BEGIN Reading passage

Crash helmets have been mandatory in Formula One since 1953, and their design and construction have evolved enormously. Today’s Formula One helmets are capable of withstanding being run over by a 61-ton tank.
Top Formula One drivers will use around 15 carbon fiber helmets a season, costing more than $4,500 each. The outer shell has two layers of resin and carbon fiber. Under that comes the Kevlar material (used in bullet-proof vests), and then there is a softer, deformable layer made out of polyethylene, covered with the same material used in driver overalls.
Visors are made of a clear polycarbonate, combining excellent impact protection and visibility.
The inside of the visors are coated with anti-fogging chemicals to prevent them from misting up, and several tear-off strips are always attached to the outside of the visor. Drivers can remove these during the race to clear their vision. In 2011, a Zylon strip was added across the visor to improve protection. Weighing only 2.5 oz, it doubles the impact performance of the visor.

END Reading passage

Activity list
**1.** Reproduce the passage on Formula One helmets starting at "Top Formula One" and ending at "in driver overalls.", substituting "aramid" for "Kevlar".
**2.** Answer these questions using the passage on Formula One helmets.
(a) Since what year have crash helmets been mandatory in Formula One?
(b) What material are the visors made of?
(c) How much does the Zylon strip added to the visor weigh?

BEGIN Supplied information

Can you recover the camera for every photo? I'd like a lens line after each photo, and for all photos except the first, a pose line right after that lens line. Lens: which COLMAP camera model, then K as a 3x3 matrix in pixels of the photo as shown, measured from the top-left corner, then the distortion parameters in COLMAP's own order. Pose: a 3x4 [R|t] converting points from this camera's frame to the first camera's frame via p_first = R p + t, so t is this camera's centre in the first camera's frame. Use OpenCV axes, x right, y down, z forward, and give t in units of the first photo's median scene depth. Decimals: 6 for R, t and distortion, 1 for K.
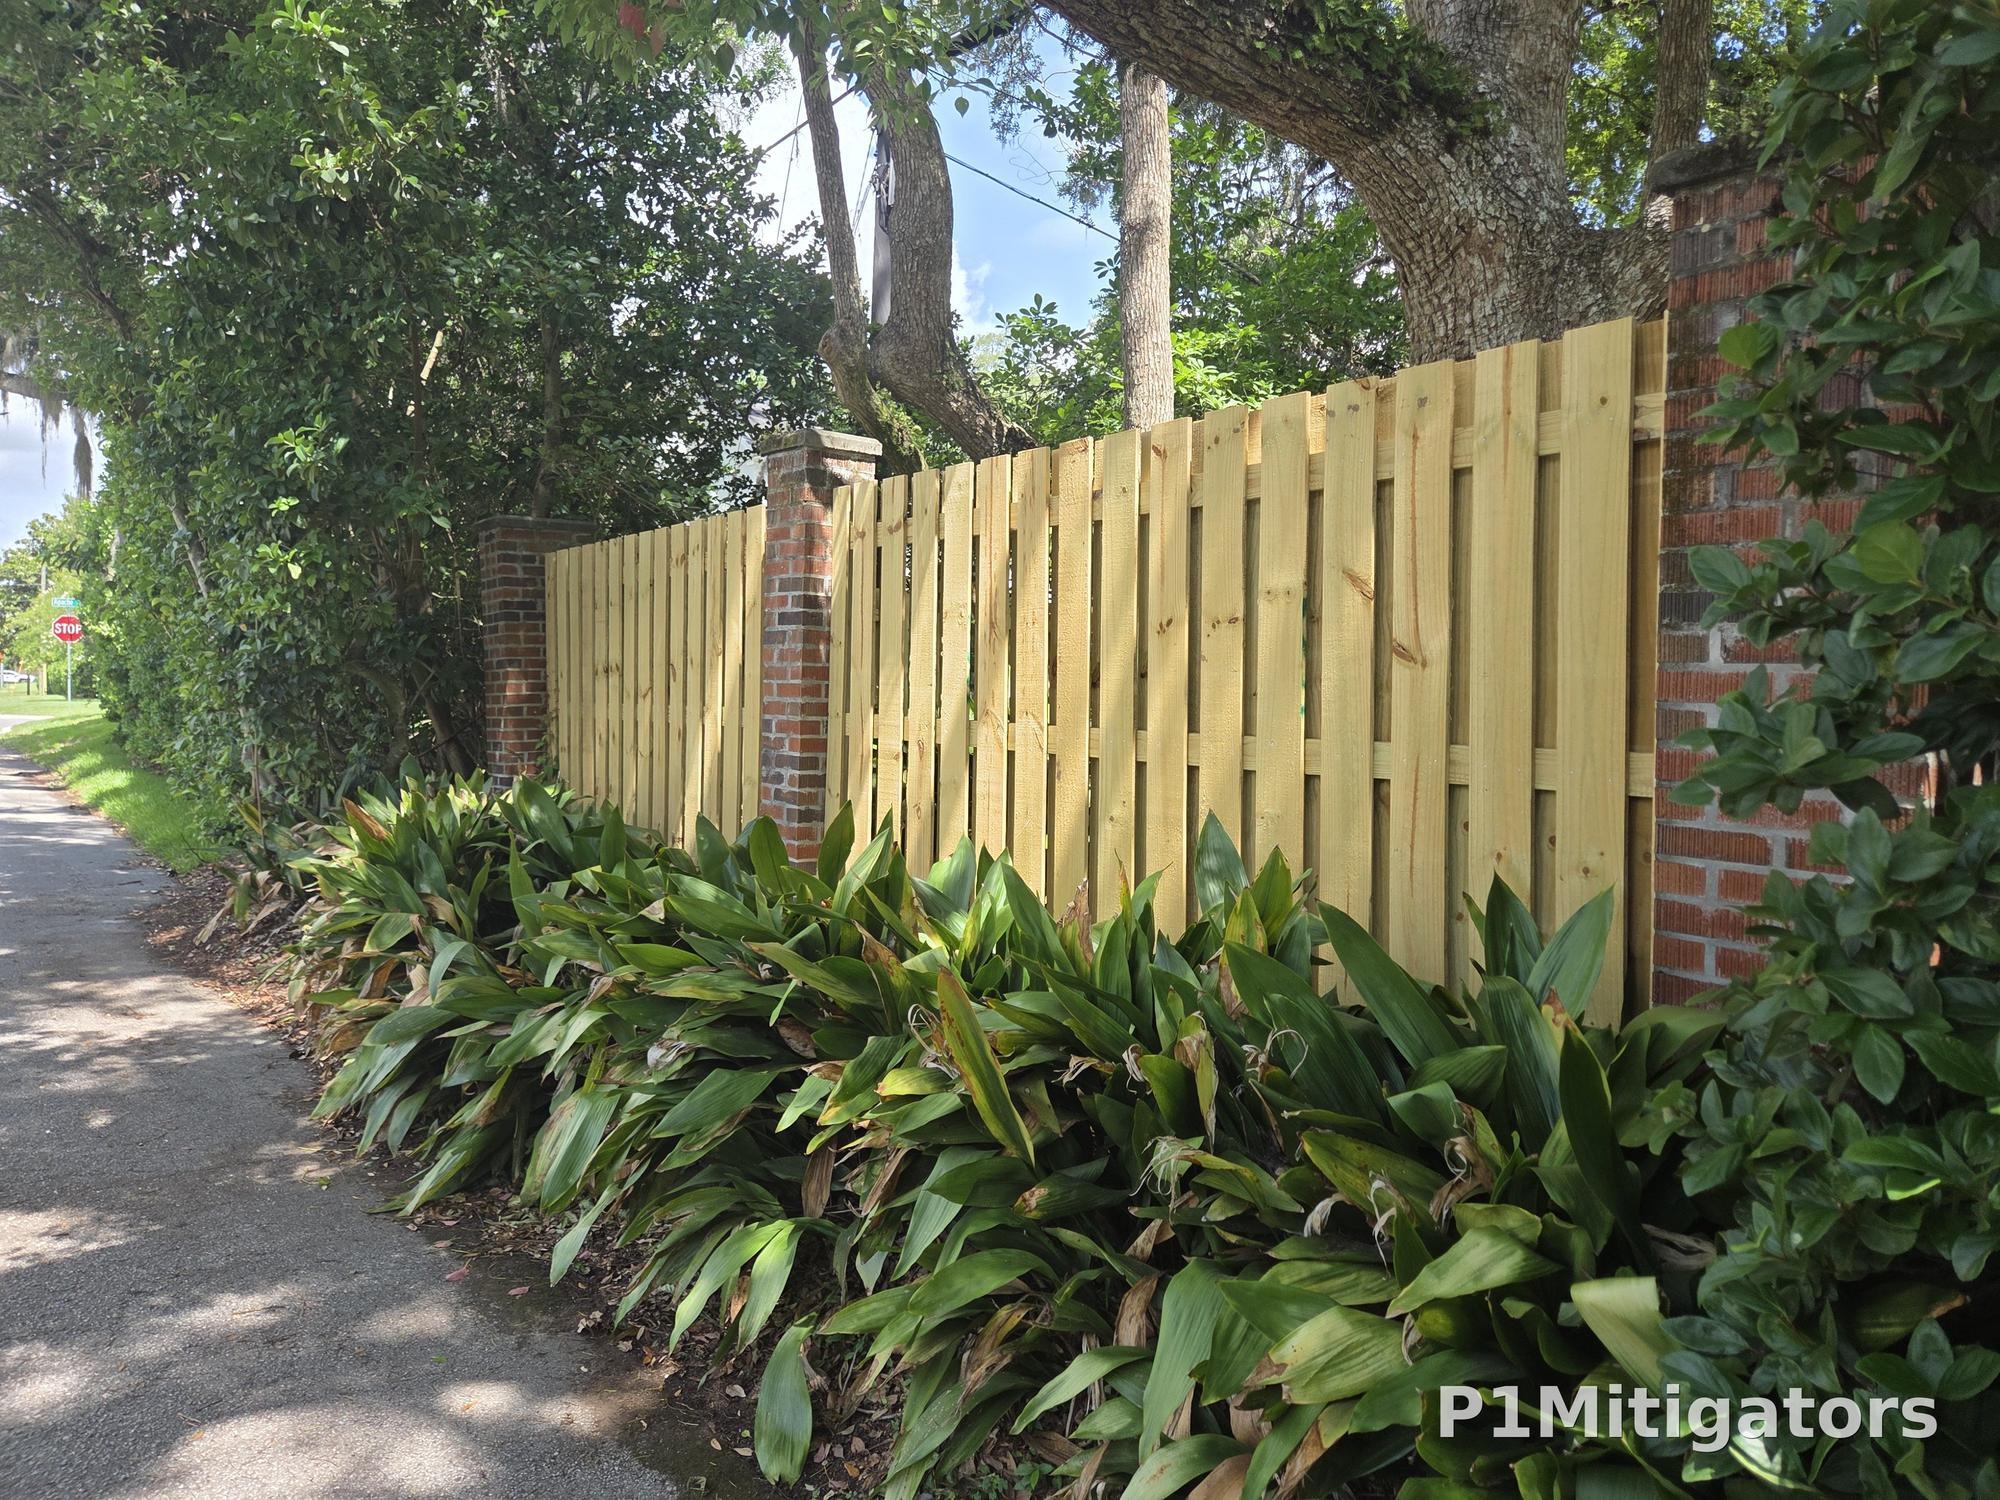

END Supplied information

Expected results
**1.**
Top Formula One drivers will use around 15 carbon fiber helmets a season, costing more than $4,500 each. The outer shell has two layers of resin and carbon fiber. Under that comes the aramid material (used in bullet-proof vests), and then there is a softer, deformable layer made out of polyethylene, covered with the same material used in driver overalls.

**2.**
(a) 1953.
(b) A clear polycarbonate.
(c) 2.5 oz.